### Text excerpt
--------------------------------

That’s when they decided they needed to focus on a consumer product that would introduce the users to health tracking, and turn people from passive into active when it comes to their well being – which lead them to produce the Leaf.
In the US, Bellabeats largest market, the use for remote health tracking is immediately clear. Pregnancy in the US costs an average of $30,000-50,000 a year with a single ultrasound running at a cool $600, with even greater expense incurred from pregnancy complications stemming from obesity, stress, and lack of access. Remote checkups could help women and their partners monitor pregnancies at reduced cost and elevated quality, thanks to the consistent and constant collection of user data.
Which is all fine, but no one’s going to wear any of this stuff if it’s ugly, and this is where Urska’s unconventional background as a sculptor comes in. (Yes, sculptor.) Urska planned to be a sculptor from the age of nine and realized that goal when she attended the Finnish Academy of Fine Arts at the age of 22.
The surface of the tech we were seeing when we started was clunky. People have to actually wear the wearables for them to be effective. So a poor design is a huge concern. I think we made something that is approachable and that women will actually want to wear.
As it turns out, women do, and not just in the US. Bellabeats have expanded into the EU and Australia, with China soon to follow.
The chinese market is really exciting because of their wholistic approach to healthcare. Chinese healthcare is traditionally focused on prevention, and I think our product caters towards that approach.
So, new markets and big investors like SV Angel and Crunchfund coming on board. But not everyone saw Bellabeats’ vision when the startup – which is now among the top 5 in the Y combinator series 14 – started out, racking up rejections Zagreb, Croatia and Berlin, Germany before finally finding a home in San Francisco.
Even with the superpower of YC behind them (the total market cap of all YC companies is over $85 billion) there are some lessons Bellabeats learned on their own:
HR is extremely important and I wish we knew that sooner! A lot of startups wait too long before they hire someone to grow their team and HR processes. Things get really chaotic when you’re trying to fulfill investors’ expectations in terms of growth and revenue, making your customers happy, building the best team and then also managing each individual’s satisfaction within all that all at the same time.
She catches her breath and continues:
HR’s most important role is to bring structure into processes concerning hiring, managing people’s expectations, and culture creation. It takes a huge load of off the founder’s shoulders.”

--------------------------------

Transcribed page contents
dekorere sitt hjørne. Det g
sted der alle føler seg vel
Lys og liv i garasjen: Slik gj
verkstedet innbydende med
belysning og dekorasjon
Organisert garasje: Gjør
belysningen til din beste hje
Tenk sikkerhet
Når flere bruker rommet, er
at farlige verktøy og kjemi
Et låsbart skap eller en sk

--------------------------------

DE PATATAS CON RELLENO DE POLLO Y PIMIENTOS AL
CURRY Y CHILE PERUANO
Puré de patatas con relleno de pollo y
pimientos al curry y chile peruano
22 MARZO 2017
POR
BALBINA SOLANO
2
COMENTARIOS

--------------------------------

### Your task
In the text excerpt, at what age did Urska attend the Finnish Academy of Fine Arts? The transcribed page contents are separate material with no connection to the text excerpt.

### Response area
She attended it at the age of 22.